__Set of tasks__:
(1) Translate this sentence from the mailing list post into Spanish: "This is an error; Open MPI requires that all MPI processes be able to reach each other."
(2) In the mailing list post, what date and time are given for the message?

__Document passage__:
Open MPI logo

Open MPI User's Mailing List Archives

  |   Home   |   Support   |   FAQ   |   all Open MPI User's mailing list

Subject: Re: [OMPI users] openmpi+infiniband
From: christian schmitt (schmitt_at_[hidden])
Date: 2013-07-30 12:45:21


Hallo,

Thank you for this. When I start the mpi test with the option "--mca btl
openib,sm,self" I can start it on on node. But I can't start it on two
nodes. The Error then is:

 schmitt$ /amd/software/openmpi-1.6.5/cltest/bin/mpirun -n 2 -H
cluster1,cluster2 /worklocal/schmitt/imb/3.2.4/src/IMB-MPI1 SENDRECV
--------------------------------------------------------------------------
At least one pair of MPI processes are unable to reach each other for
MPI communications. This means that no Open MPI device has indicated
that it can be used to communicate between these processes. This is
an error; Open MPI requires that all MPI processes be able to reach
each other. This error can sometimes be the result of forgetting to
specify the "self" BTL.

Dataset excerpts
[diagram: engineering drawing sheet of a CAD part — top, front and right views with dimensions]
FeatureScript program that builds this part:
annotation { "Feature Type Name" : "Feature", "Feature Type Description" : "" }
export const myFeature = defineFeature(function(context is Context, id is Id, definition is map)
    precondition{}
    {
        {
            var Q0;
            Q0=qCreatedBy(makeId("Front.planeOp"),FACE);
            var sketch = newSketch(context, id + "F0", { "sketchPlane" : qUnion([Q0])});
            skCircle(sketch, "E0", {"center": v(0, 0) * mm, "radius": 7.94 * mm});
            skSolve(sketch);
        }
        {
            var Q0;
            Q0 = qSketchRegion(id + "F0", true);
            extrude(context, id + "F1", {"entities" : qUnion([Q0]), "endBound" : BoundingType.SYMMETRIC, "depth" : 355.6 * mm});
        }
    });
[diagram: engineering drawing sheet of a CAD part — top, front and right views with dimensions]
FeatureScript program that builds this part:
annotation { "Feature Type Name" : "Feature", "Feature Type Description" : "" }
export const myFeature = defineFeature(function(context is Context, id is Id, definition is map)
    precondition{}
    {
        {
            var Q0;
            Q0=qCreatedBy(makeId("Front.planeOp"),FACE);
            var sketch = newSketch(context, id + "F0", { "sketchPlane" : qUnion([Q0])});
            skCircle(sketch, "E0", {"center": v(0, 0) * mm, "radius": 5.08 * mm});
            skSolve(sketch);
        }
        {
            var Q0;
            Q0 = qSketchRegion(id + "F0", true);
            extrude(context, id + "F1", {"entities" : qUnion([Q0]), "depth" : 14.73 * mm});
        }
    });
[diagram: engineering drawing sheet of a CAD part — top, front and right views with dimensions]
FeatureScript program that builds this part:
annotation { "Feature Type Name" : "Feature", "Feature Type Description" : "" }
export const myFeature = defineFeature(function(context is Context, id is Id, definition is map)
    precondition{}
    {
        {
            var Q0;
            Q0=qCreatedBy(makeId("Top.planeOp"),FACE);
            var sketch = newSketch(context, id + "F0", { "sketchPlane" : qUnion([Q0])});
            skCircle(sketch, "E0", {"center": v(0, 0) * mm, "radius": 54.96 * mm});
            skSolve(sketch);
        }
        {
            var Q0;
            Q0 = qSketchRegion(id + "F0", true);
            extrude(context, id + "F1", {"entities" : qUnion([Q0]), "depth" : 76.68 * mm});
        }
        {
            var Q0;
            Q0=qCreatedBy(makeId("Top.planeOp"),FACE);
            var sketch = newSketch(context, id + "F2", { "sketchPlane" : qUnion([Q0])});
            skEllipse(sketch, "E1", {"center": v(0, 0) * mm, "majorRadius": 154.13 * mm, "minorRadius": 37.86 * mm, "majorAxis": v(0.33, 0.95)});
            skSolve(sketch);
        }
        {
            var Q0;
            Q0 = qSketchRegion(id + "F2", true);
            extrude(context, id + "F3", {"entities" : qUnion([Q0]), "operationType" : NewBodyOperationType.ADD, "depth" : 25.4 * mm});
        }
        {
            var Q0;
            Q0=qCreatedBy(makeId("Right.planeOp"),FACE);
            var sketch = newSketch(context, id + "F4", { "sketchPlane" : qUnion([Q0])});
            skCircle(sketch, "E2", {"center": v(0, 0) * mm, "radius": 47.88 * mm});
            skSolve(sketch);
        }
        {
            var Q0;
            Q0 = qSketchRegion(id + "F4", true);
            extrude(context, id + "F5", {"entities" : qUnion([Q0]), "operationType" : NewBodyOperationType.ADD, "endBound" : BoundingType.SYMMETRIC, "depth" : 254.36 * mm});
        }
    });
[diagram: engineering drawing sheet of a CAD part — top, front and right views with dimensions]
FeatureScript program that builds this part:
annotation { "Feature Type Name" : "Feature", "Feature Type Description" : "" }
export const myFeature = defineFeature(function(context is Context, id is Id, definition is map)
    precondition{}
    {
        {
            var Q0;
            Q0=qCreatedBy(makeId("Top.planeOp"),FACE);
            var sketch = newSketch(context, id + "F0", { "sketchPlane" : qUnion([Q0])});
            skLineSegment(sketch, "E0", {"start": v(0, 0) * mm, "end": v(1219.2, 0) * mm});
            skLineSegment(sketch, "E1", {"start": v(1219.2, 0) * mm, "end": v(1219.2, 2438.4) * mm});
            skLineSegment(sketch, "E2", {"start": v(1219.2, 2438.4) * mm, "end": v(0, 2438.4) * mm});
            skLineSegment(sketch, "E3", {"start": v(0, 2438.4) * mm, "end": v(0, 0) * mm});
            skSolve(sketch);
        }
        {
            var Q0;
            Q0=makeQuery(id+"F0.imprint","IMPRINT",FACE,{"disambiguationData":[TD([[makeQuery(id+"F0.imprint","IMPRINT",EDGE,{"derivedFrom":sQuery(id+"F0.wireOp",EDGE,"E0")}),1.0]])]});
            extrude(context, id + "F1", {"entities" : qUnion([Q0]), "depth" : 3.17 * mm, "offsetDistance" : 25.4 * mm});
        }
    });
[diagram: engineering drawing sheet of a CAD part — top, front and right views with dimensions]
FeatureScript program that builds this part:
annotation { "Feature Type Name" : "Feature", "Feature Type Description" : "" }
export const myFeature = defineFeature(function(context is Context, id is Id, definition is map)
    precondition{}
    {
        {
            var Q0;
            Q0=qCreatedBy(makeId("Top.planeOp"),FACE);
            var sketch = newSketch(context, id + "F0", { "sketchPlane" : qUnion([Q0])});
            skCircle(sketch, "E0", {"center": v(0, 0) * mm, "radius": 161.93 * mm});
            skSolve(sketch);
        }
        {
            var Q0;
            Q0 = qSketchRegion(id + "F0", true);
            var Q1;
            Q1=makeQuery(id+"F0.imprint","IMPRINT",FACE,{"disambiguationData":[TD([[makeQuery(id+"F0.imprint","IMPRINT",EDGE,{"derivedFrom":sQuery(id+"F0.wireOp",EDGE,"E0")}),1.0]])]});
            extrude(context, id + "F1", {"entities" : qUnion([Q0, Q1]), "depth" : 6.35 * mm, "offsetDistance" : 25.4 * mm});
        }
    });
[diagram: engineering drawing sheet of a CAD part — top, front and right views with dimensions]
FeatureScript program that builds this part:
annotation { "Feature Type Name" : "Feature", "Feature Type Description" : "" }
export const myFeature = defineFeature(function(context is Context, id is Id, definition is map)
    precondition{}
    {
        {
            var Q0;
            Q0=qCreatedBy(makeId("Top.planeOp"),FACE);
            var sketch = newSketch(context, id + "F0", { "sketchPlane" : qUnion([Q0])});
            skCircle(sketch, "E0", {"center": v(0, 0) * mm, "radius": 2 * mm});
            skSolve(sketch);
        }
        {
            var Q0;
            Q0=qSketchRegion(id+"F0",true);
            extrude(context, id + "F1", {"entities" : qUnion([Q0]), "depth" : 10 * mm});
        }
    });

__Answers below__:
(1) Esto es un error; Open MPI requiere que todos los procesos MPI puedan alcanzarse entre sí.

(2) 2013-07-30 12:45:21